▸ Job item: Locate the line that contains "Vous recommandez un". Print it and every subsequent line through the final line of the records, exactly and only those.

Collected data:
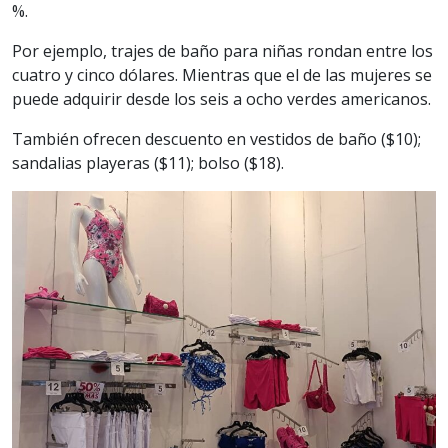
%.
Por ejemplo, trajes de baño para niñas rondan entre los
cuatro y cinco dólares. Mientras que el de las mujeres se
puede adquirir desde los seis a ocho verdes americanos.
También ofrecen descuento en vestidos de baño ($10);
sandalias playeras ($11); bolso ($18).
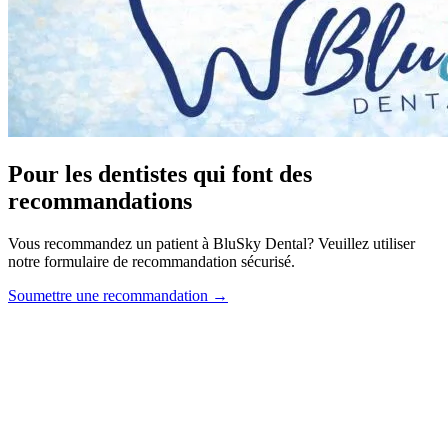
Pour les dentistes qui font des
recommandations
Vous recommandez un patient à BluSky Dental? Veuillez utiliser
notre formulaire de recommandation sécurisé.
Soumettre une recommandation →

▸ Answer to this problem:
Vous recommandez un patient à BluSky Dental? Veuillez utiliser
notre formulaire de recommandation sécurisé.
Soumettre une recommandation →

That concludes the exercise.